Document text ->

=== Section Start ===

# workshop/ paint booth



## 619sandiegochargers (Jun 24, 2011)

was up everyone well its been more than a year since my landlord pumped the brakes on my driveway paint job cuz my tweaker ex neighbor snitched me out and they threatened to evict us if i continued.
so now im tried of rolling with a rainbow primered car and wanna satin black and lower it for now but need a spot to do body work and spray it down.
i heard something bout U-DO-IT in chula vista(broadway and just passing arizona st) but dont know if they are still open it was a lil small spot.
so im trying to see if there other places hell ill even rent someones garage if they let me
if anybody has info hit me up and maybe prices and if they provide a compressor
thanks again guys

trying do it up like this for now but a chrome trim and mine is a 4 door banana boat


----------



## Duez (Feb 23, 2009)

Fwd: $50 Paint Booth Rental X-Large - $50
http://sandiego.craigslist.org/csd/bfs/4329405163.html

There's cheaper ones out there. Check craigslist. The military bases rent booths for $125/Day if you know any soldiers.


----------



## 619sandiegochargers (Jun 24, 2011)

thanks man ill keep looking cuz 50 a hr is a lil high ...maybe someone wanna make money off their space in their backyard or garage ..

=== Section End ===

Apply what you read ->
(1) In the paint booth thread, how much do the military bases charge to rent a booth?
(2) Revise the paint booth thread, starting with "trying do it" and going on through "know any soldiers.", so that "soldiers" is replaced by "sailors".

Data section ->
=== Section Start ===

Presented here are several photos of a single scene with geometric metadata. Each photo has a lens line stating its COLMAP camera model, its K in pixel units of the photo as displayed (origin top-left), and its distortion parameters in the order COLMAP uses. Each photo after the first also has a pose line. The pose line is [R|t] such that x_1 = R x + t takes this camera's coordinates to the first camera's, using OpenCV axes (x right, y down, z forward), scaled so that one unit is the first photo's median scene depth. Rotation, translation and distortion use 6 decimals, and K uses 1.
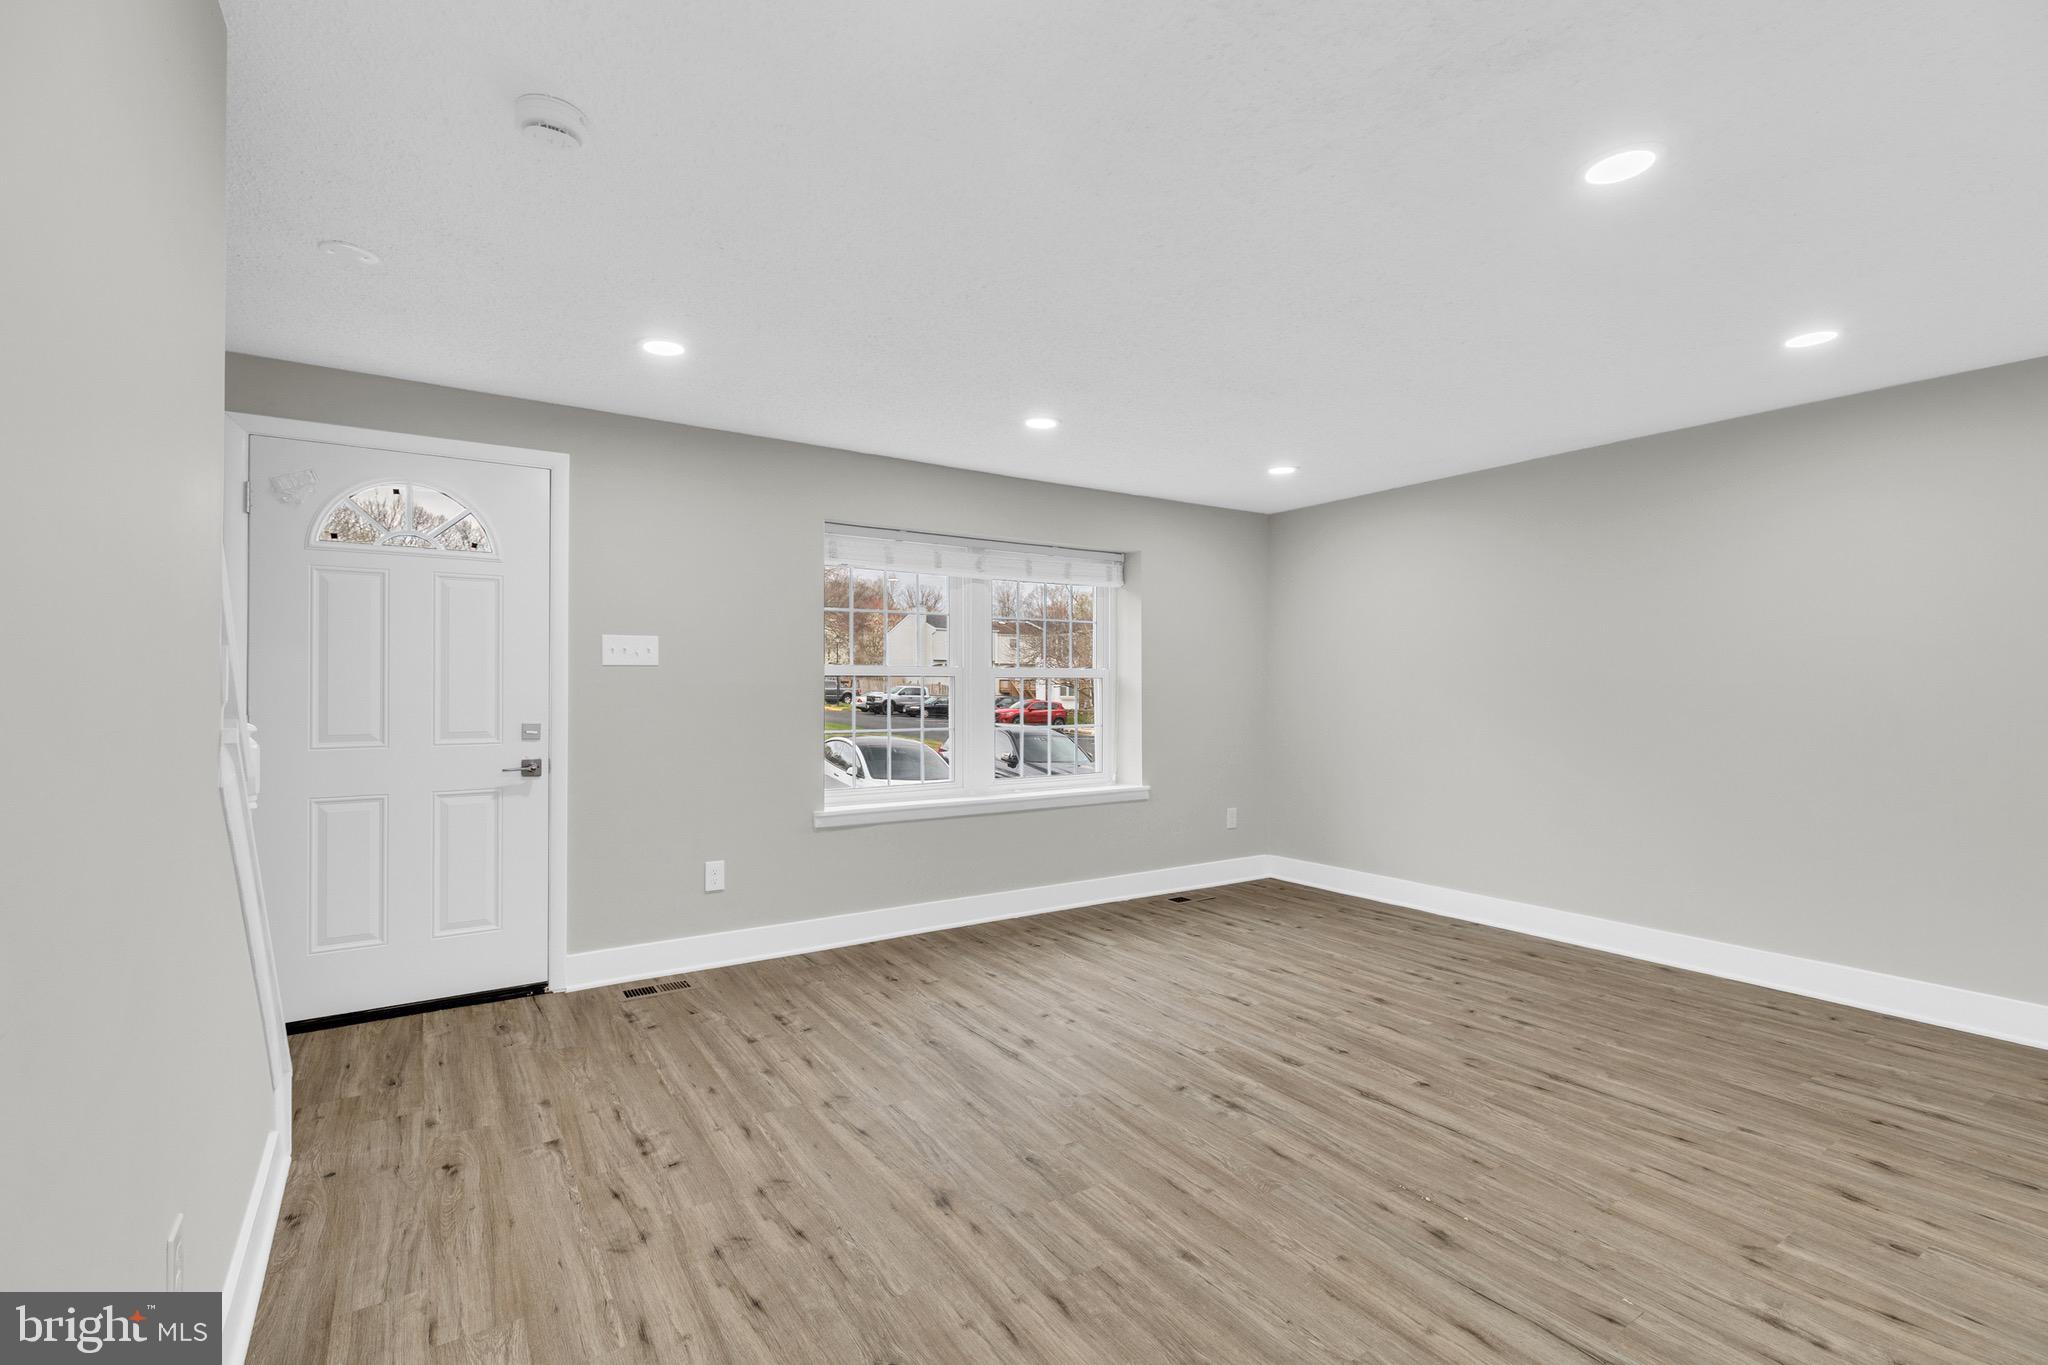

=== Section End ===

Response list ->
(1) $125 per day

(2)
trying do it up like this for now but a chrome trim and mine is a 4 door banana boat


----------



## Duez (Feb 23, 2009)

Fwd: $50 Paint Booth Rental X-Large - $50
http://sandiego.craigslist.org/csd/bfs/4329405163.html

There's cheaper ones out there. Check craigslist. The military bases rent booths for $125/Day if you know any sailors.